How to complete this task :: The records that follow need to be output exactly as they are.

Data provided ::
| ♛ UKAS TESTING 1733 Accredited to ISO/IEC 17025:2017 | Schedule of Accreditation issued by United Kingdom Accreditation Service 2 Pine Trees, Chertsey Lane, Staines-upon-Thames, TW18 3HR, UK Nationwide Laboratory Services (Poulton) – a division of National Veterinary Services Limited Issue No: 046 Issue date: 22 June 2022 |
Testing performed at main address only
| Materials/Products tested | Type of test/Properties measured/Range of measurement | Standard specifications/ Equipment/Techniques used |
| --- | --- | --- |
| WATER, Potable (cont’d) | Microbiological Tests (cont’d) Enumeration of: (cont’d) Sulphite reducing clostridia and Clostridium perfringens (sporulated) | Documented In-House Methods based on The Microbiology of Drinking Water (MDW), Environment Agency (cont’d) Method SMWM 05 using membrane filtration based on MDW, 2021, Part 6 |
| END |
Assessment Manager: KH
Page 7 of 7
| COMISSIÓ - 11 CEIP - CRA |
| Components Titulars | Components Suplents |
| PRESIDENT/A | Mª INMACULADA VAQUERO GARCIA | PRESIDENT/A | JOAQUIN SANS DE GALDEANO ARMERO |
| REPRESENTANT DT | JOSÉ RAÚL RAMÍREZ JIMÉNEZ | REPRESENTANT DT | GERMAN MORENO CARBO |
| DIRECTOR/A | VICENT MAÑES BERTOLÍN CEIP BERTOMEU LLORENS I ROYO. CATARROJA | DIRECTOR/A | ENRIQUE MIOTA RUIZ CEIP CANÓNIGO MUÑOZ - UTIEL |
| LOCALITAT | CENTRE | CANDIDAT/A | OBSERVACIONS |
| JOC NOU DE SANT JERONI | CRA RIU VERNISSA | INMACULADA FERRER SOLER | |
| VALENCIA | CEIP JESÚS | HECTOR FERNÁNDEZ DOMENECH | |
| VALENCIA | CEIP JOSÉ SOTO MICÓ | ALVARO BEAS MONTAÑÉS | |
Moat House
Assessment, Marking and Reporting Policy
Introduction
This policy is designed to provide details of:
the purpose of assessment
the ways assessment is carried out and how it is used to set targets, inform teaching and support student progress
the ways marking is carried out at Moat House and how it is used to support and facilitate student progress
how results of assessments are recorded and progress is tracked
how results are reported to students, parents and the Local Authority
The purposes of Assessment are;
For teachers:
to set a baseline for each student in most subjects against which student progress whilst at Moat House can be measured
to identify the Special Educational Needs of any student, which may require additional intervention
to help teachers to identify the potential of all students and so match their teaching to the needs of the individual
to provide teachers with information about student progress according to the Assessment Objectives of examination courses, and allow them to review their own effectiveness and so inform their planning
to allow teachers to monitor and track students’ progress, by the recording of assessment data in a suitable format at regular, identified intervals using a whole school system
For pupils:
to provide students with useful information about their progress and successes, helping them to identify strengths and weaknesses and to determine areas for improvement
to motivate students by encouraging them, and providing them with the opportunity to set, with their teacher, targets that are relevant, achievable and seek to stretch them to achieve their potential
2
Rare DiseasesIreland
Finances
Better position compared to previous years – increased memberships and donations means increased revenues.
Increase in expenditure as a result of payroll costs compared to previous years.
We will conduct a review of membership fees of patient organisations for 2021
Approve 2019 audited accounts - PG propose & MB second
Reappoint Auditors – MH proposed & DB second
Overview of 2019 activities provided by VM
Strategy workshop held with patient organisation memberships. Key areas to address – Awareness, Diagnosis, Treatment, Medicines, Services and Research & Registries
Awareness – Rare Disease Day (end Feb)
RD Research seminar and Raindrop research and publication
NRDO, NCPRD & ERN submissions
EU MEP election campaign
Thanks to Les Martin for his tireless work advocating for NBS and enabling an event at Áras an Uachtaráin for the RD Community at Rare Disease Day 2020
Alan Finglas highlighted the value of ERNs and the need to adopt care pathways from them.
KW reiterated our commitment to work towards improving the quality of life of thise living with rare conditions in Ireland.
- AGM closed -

Your solution ::
| ♛ UKAS TESTING 1733 Accredited to ISO/IEC 17025:2017 | Schedule of Accreditation issued by United Kingdom Accreditation Service 2 Pine Trees, Chertsey Lane, Staines-upon-Thames, TW18 3HR, UK Nationwide Laboratory Services (Poulton) – a division of National Veterinary Services Limited Issue No: 046 Issue date: 22 June 2022 |
Testing performed at main address only
| Materials/Products tested | Type of test/Properties measured/Range of measurement | Standard specifications/ Equipment/Techniques used |
| --- | --- | --- |
| WATER, Potable (cont’d) | Microbiological Tests (cont’d) Enumeration of: (cont’d) Sulphite reducing clostridia and Clostridium perfringens (sporulated) | Documented In-House Methods based on The Microbiology of Drinking Water (MDW), Environment Agency (cont’d) Method SMWM 05 using membrane filtration based on MDW, 2021, Part 6 |
| END |
Assessment Manager: KH
Page 7 of 7
| COMISSIÓ - 11 CEIP - CRA |
| Components Titulars | Components Suplents |
| PRESIDENT/A | Mª INMACULADA VAQUERO GARCIA | PRESIDENT/A | JOAQUIN SANS DE GALDEANO ARMERO |
| REPRESENTANT DT | JOSÉ RAÚL RAMÍREZ JIMÉNEZ | REPRESENTANT DT | GERMAN MORENO CARBO |
| DIRECTOR/A | VICENT MAÑES BERTOLÍN CEIP BERTOMEU LLORENS I ROYO. CATARROJA | DIRECTOR/A | ENRIQUE MIOTA RUIZ CEIP CANÓNIGO MUÑOZ - UTIEL |
| LOCALITAT | CENTRE | CANDIDAT/A | OBSERVACIONS |
| JOC NOU DE SANT JERONI | CRA RIU VERNISSA | INMACULADA FERRER SOLER | |
| VALENCIA | CEIP JESÚS | HECTOR FERNÁNDEZ DOMENECH | |
| VALENCIA | CEIP JOSÉ SOTO MICÓ | ALVARO BEAS MONTAÑÉS | |
Moat House
Assessment, Marking and Reporting Policy
Introduction
This policy is designed to provide details of:
the purpose of assessment
the ways assessment is carried out and how it is used to set targets, inform teaching and support student progress
the ways marking is carried out at Moat House and how it is used to support and facilitate student progress
how results of assessments are recorded and progress is tracked
how results are reported to students, parents and the Local Authority
The purposes of Assessment are;
For teachers:
to set a baseline for each student in most subjects against which student progress whilst at Moat House can be measured
to identify the Special Educational Needs of any student, which may require additional intervention
to help teachers to identify the potential of all students and so match their teaching to the needs of the individual
to provide teachers with information about student progress according to the Assessment Objectives of examination courses, and allow them to review their own effectiveness and so inform their planning
to allow teachers to monitor and track students’ progress, by the recording of assessment data in a suitable format at regular, identified intervals using a whole school system
For pupils:
to provide students with useful information about their progress and successes, helping them to identify strengths and weaknesses and to determine areas for improvement
to motivate students by encouraging them, and providing them with the opportunity to set, with their teacher, targets that are relevant, achievable and seek to stretch them to achieve their potential
2
Rare DiseasesIreland
Finances
Better position compared to previous years – increased memberships and donations means increased revenues.
Increase in expenditure as a result of payroll costs compared to previous years.
We will conduct a review of membership fees of patient organisations for 2021
Approve 2019 audited accounts - PG propose & MB second
Reappoint Auditors – MH proposed & DB second
Overview of 2019 activities provided by VM
Strategy workshop held with patient organisation memberships. Key areas to address – Awareness, Diagnosis, Treatment, Medicines, Services and Research & Registries
Awareness – Rare Disease Day (end Feb)
RD Research seminar and Raindrop research and publication
NRDO, NCPRD & ERN submissions
EU MEP election campaign
Thanks to Les Martin for his tireless work advocating for NBS and enabling an event at Áras an Uachtaráin for the RD Community at Rare Disease Day 2020
Alan Finglas highlighted the value of ERNs and the need to adopt care pathways from them.
KW reiterated our commitment to work towards improving the quality of life of thise living with rare conditions in Ireland.
- AGM closed -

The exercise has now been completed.